Intimidation des membres de la famille des défenseurs des droits de l’homme
Selon les rapports reçus, les enfants des défenseurs des droits de l’homme au Sahara occidental ont, dans certains cas, été privés de bourses d’études et de transport. Plusieurs enfants d’éminents activistes auraient été empêchés d’accéder à des universités en dehors du territoire du Sahara occidental en raison des activités de leurs parents dans le domaine des droits de l’homme. Un certain nombre de jeunes étudiants activistes auraient également été privés d’aides au transport et de bourses d’études en raison de leur activisme.
D’autres défenseurs des droits de l’homme ont rapporté avoir été expulsés de leur travail ou transféré arbitrairement. Certains ont fait l’objet de procédures disciplinaires injustifiées, ainsi que de suspensions ou de gels de salaire, sans souvent notification préalable.
Un certain nombre de défenseurs des droits de l’homme ont également signalé que leur « carte de promotion nationale » aurait été gelée par leur employeur sans notification préalable ni justification.
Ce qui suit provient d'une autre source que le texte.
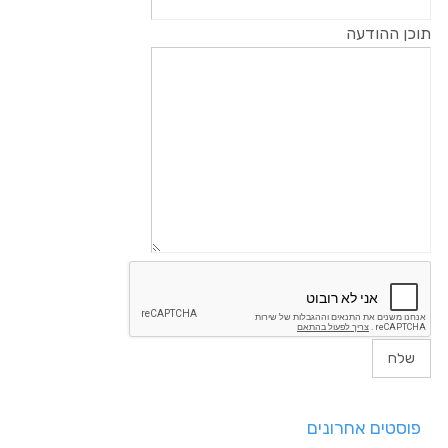
תוכן ההודעה
פוסטים אחרונים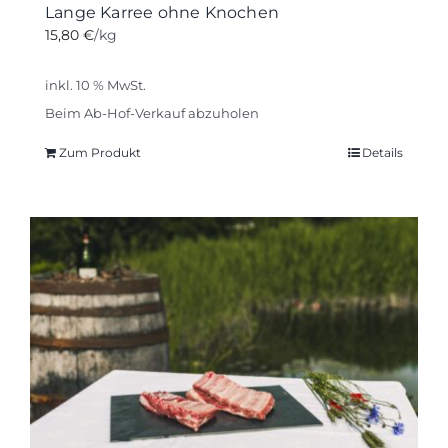
Lange Karree ohne Knochen
15,80
€
/kg
inkl. 10 % MwSt.
Beim Ab-Hof-Verkauf abzuholen
Zum Produkt
Details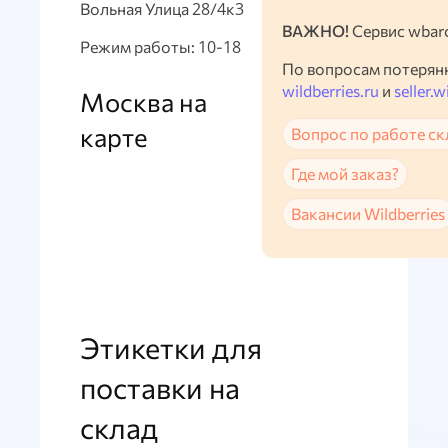
Вольная Улица 28/4к3
ВАЖНО!
Сервис wbarc
Режим работы: 10-18
По вопросам потерян
wildberries.ru
и
seller.w
Москва на
карте
Вопрос по работе ск
Где мой заказ?
Вакансии Wildberries
Этикетки для
поставки на
склад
Certains militants ont été informés par les autorités marocaines que leur carte serait réactivée à condition qu’ils s’engageaient par écrit à cesser toute participation politique, ce qu’ils ont refusé de faire.
PRÉOCCUPATIONS
Dans cette communication, nous exprimons notre grave préoccupation quant à l’intimidation et la surveillance des défenseurs des droits de l’homme sahraouis, la déportation présumée de quatre jeunes militants syndicaux norvégiens du Sahara occidental, ainsi que les mesures de rétorsion économiques imposées aux membres de la famille des défenseurs des droits de l’homme et aux militants eux-mêmes. Nous exprimons également notre inquiétude concernant les restrictions à la liberté de mouvement et de réunion imposes aux défenseurs des droits de l’homme sahraouis et étrangers.
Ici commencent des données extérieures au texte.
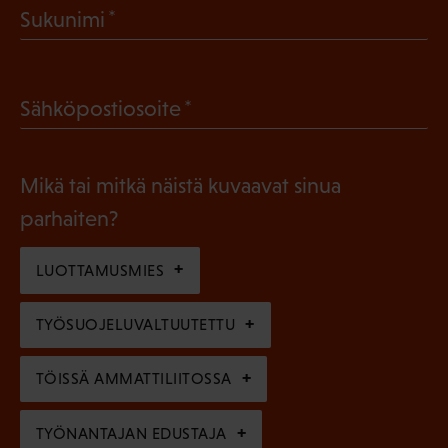
(
Sukunimi
k
P
o
a
l
(
Sähköpostiosoite
k
l
P
o
i
a
l
Mikä tai mitkä näistä kuvaavat sinua
n
k
l
parhaiten?
e
o
i
n
l
LUOTTAMUSMIES
n
)
l
e
TYÖSUOJELUVALTUUTETTU
i
n
n
)
TÖISSÄ AMMATTILIITOSSA
e
n
TYÖNANTAJAN EDUSTAJA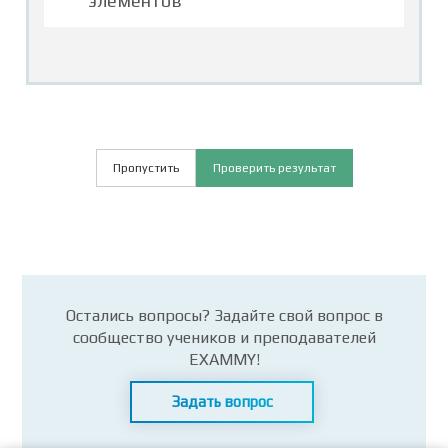
элементов
Пропустить
Проверить результат
Остались вопросы? Задайте свой вопрос в
сообщество учеников и преподавателей
EXAMMY!
Задать вопрос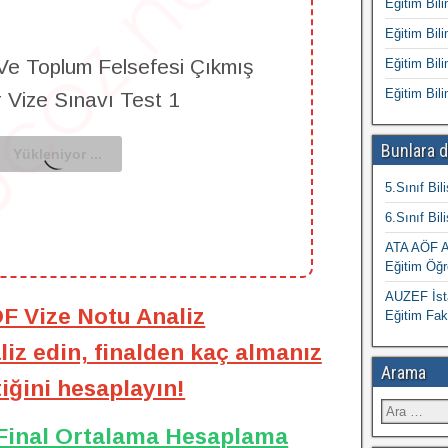
Eğitim Bili
Eğitim Bili
Ve Toplum Felsefesi Çıkmış
Eğitim Bili
Eğitim Bili
r Vize Sınavı Test 1
Bunlara d
5.Sınıf Bil
6.Sınıf Bil
ATA AÖF At
Eğitim Öğr
AUZEF İsta
ÖF Vize Notu Analiz
Eğitim Fak
iz edin, finalden kaç almanız
Arama
iğini hesaplayın!
 Final Ortalama Hesaplama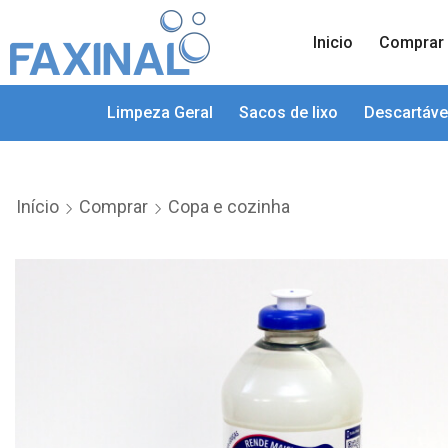
Inicio
Comprar
Limpeza Geral
Sacos de lixo
Descartáve
Início
Comprar
Copa e cozinha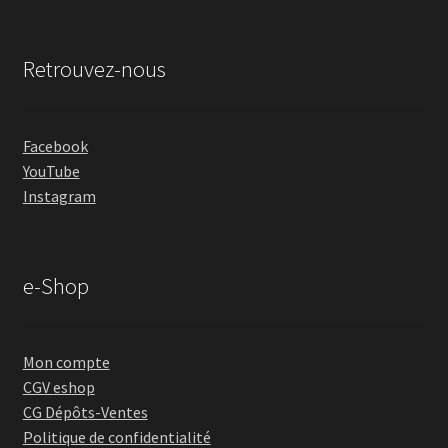
Retrouvez-nous
Facebook
YouTube
Instagram
e-Shop
Mon compte
CGV eshop
CG Dépôts-Ventes
Politique de confidentialité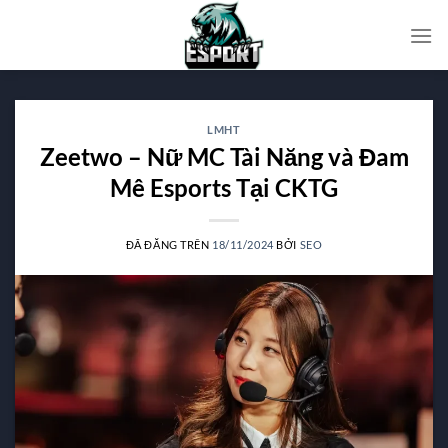
Chuyển
đến
nội
dung
LMHT
Zeetwo – Nữ MC Tài Năng và Đam
Mê Esports Tại CKTG
ĐÃ ĐĂNG TRÊN
18/11/2024
BỞI
SEO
Nous sommes également préoccupés par l’effet dissuasif notable que ces mesures sont susceptibles de déclencher sur les défenseurs des droits de l’homme sahraouis de manière plus générale, en entravant leur capacité à exprimer leur dissidence, leurs critiques ou à mener à bien leur travail légitime de défense des droits humains.
Les mesures qui auraient été prises pourraient entraîner des violations des droits à la liberté d’expression, à la liberté de réunion pacifique et à la liberté d’association, ainsi que du droit à la liberté et à la sécurité et du droit au respect de la vie privée.